— Work order —
Could you print each entry below verbatim while omitting the pictures?

○ ○ ○

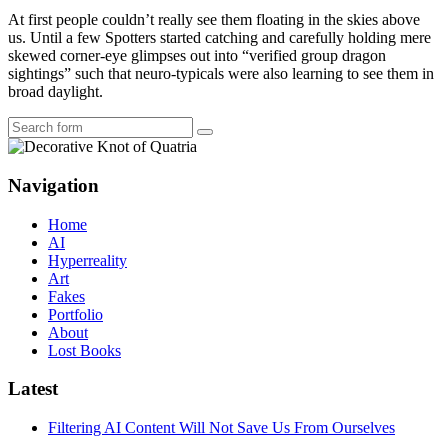
At first people couldn’t really see them floating in the skies above
us. Until a few Spotters started catching and carefully holding mere
skewed corner-eye glimpses out into “verified group dragon
sightings” such that neuro-typicals were also learning to see them in
broad daylight.
Search
Navigation
Home
AI
Hyperreality
Art
Fakes
Portfolio
About
Lost Books
Latest
Filtering AI Content Will Not Save Us From Ourselves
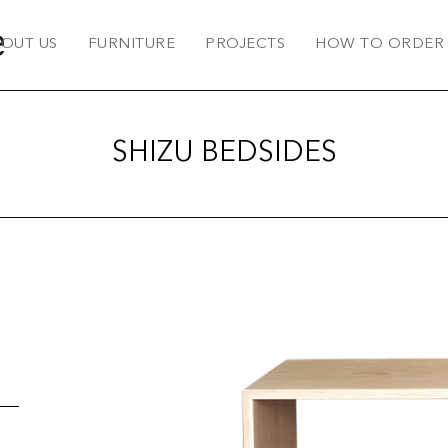
OUT US
FURNITURE
PROJECTS
HOW TO ORDER
SHIZU BEDSIDES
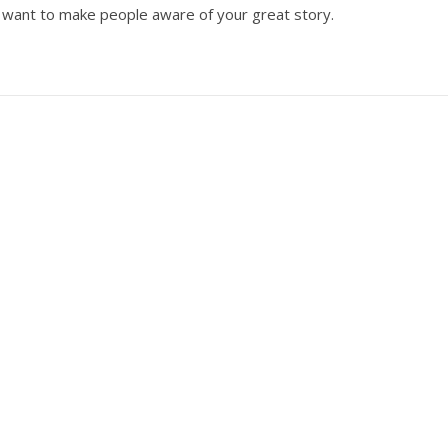
ly want to make people aware of your great story.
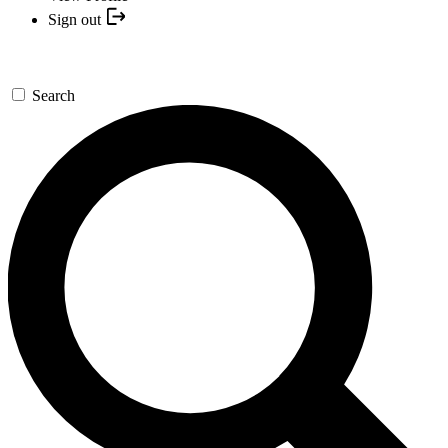
Sign out
Search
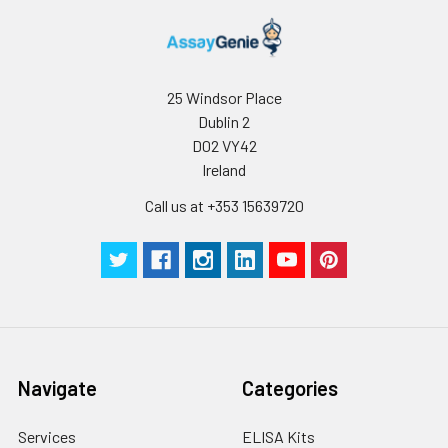
C V (%)
5.83
4.9
6
Technical
1 copy
-
Manual
Certificate of
1 copy
-
25 Windsor Place
Analysis
Dublin 2
D02 VY42
Ireland
Call us at +353 15639720
Navigate
Categories
Services
ELISA Kits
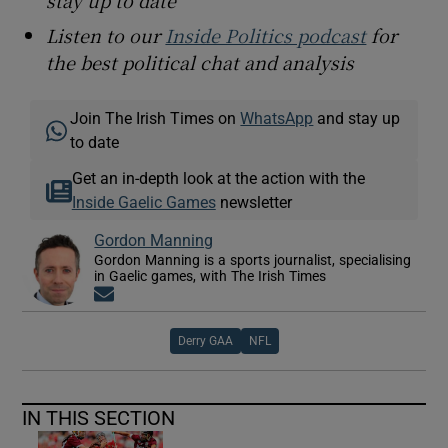
stay up to date
Listen to our
Inside Politics podcast
for
the best political chat and analysis
Join The Irish Times on
WhatsApp
and stay up
to date
Get an in-depth look at the action with the
Inside Gaelic Games
newsletter
Gordon Manning
Gordon Manning is a sports journalist, specialising
in Gaelic games, with The Irish Times
Opens in new window
Derry GAA
NFL
IN THIS SECTION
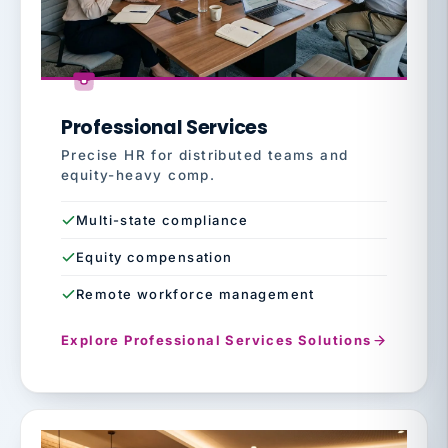
Professional Services
Precise HR for distributed teams and
equity-heavy comp.
Multi-state compliance
Equity compensation
Remote workforce management
Explore Professional Services Solutions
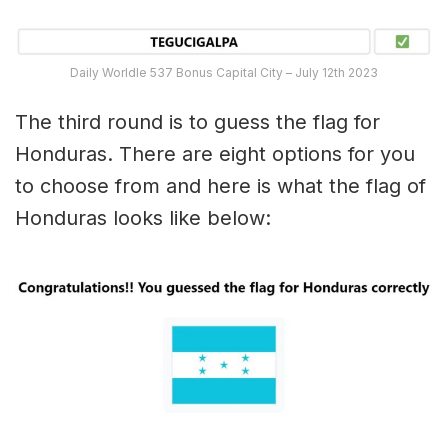
Daily Worldle 537 Bonus Capital City – July 12th 2023
The third round is to guess the flag for
Honduras. There are eight options for you
to choose from and here is what the flag of
Honduras looks like below:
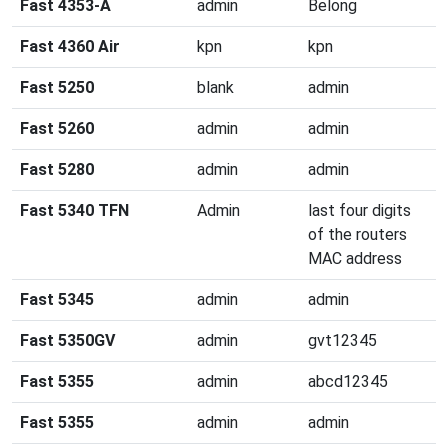
Fast 4353-A
admin
Belong
Fast 4360 Air
kpn
kpn
Fast 5250
blank
admin
Fast 5260
admin
admin
Fast 5280
admin
admin
Fast 5340 TFN
Admin
last four digits
of the routers
MAC address
Fast 5345
admin
admin
Fast 5350GV
admin
gvt12345
Fast 5355
admin
abcd12345
Fast 5355
admin
admin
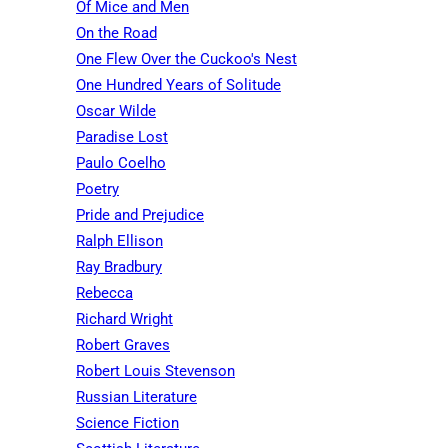
Of Mice and Men
On the Road
One Flew Over the Cuckoo's Nest
One Hundred Years of Solitude
Oscar Wilde
Paradise Lost
Paulo Coelho
Poetry
Pride and Prejudice
Ralph Ellison
Ray Bradbury
Rebecca
Richard Wright
Robert Graves
Robert Louis Stevenson
Russian Literature
Science Fiction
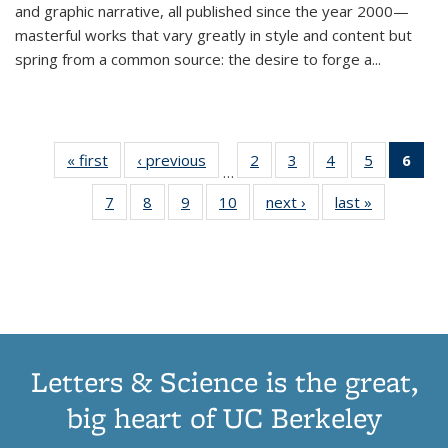
and graphic narrative, all published since the year 2000—
masterful works that vary greatly in style and content but
spring from a common source: the desire to forge a
...
« first
Thumbnail
‹ previous
Thumbnail
2
of 11
3
of 11
4
of 11
5
of 11
6
o
…
list:
list:
Thumbnail
Thumbnail
Thumbnail
Thumbnai
Thu
7
of 11
8
of 11
9
of 11
10
of 11
next ›
Thumbnail
last »
Thumbnail
Publications
Publications
list:
list:
list:
list:
Thumbnail
Thumbnail
Thumbnail
Thumbnail
list:
list:
Publications
Publications
Publications
Publicatio
Publ
list:
list:
list:
list:
Publications
Publication
(C
Publications
Publications
Publications
Publications
p
Letters & Science is the great,
big heart of UC Berkeley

○ ○ ○

— Solution to this task —
At first people couldn’t really see them floating in the skies above
us. Until a few Spotters started catching and carefully holding mere
skewed corner-eye glimpses out into “verified group dragon
sightings” such that neuro-typicals were also learning to see them in
broad daylight.
Search
Navigation
Home
AI
Hyperreality
Art
Fakes
Portfolio
About
Lost Books
Latest
Filtering AI Content Will Not Save Us From Ourselves
OUT US
FURNITURE
PROJECTS
HOW TO ORDER
SHIZU BEDSIDES
ly want to make people aware of your great story.
Sign out
Search
C V (%)
5.83
4.9
6
Technical
1 copy
-
Manual
Certificate of
1 copy
-
25 Windsor Place
Analysis
Dublin 2
D02 VY42
Ireland
Call us at +353 15639720
Navigate
Categories
Services
ELISA Kits
stay up to date
Listen to our
Inside Politics podcast
for
the best political chat and analysis
Join The Irish Times on
WhatsApp
and stay up
to date
Get an in-depth look at the action with the
Inside Gaelic Games
newsletter
Gordon Manning
Gordon Manning is a sports journalist, specialising
in Gaelic games, with The Irish Times
Opens in new window
Derry GAA
NFL
IN THIS SECTION
Professional Services
Precise HR for distributed teams and
equity-heavy comp.
Multi-state compliance
Equity compensation
Remote workforce management
Explore Professional Services Solutions
Daily Worldle 537 Bonus Capital City – July 12th 2023
The third round is to guess the flag for
Honduras. There are eight options for you
to choose from and here is what the flag of
Honduras looks like below:
Fast 4353-A
admin
Belong
Fast 4360 Air
kpn
kpn
Fast 5250
blank
admin
Fast 5260
admin
admin
Fast 5280
admin
admin
Fast 5340 TFN
Admin
last four digits
of the routers
MAC address
Fast 5345
admin
admin
Fast 5350GV
admin
gvt12345
Fast 5355
admin
abcd12345
Fast 5355
admin
admin
Of Mice and Men
On the Road
One Flew Over the Cuckoo's Nest
One Hundred Years of Solitude
Oscar Wilde
Paradise Lost
Paulo Coelho
Poetry
Pride and Prejudice
Ralph Ellison
Ray Bradbury
Rebecca
Richard Wright
Robert Graves
Robert Louis Stevenson
Russian Literature
Science Fiction
and graphic narrative, all published since the year 2000—
masterful works that vary greatly in style and content but
spring from a common source: the desire to forge a
...
« first
Thumbnail
‹ previous
Thumbnail
2
of 11
3
of 11
4
of 11
5
of 11
6
o
…
list:
list:
Thumbnail
Thumbnail
Thumbnail
Thumbnai
Thu
7
of 11
8
of 11
9
of 11
10
of 11
next ›
Thumbnail
last »
Thumbnail
Publications
Publications
list:
list:
list:
list:
Thumbnail
Thumbnail
Thumbnail
Thumbnail
list:
list:
Publications
Publications
Publications
Publicatio
Publ
list:
list:
list:
list:
Publications
Publication
(C
Publications
Publications
Publications
Publications
p
Letters & Science is the great,
big heart of UC Berkeley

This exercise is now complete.